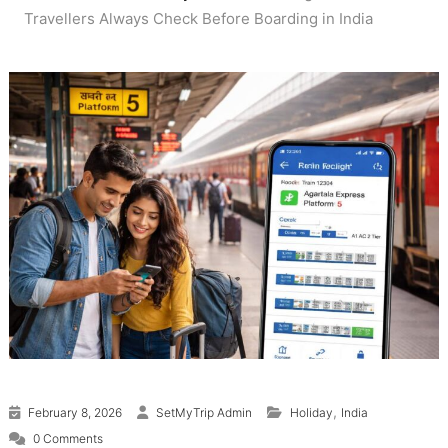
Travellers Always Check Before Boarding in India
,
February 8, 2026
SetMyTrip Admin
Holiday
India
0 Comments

▶ [Work order] Can you edit the text of these rows so that "Holiday" becomes "Vacation" and nothing else changes? Leave the pictures out of your answer.

▶ [Reply]
Travellers Always Check Before Boarding in India
,
February 8, 2026
SetMyTrip Admin
Vacation
India
0 Comments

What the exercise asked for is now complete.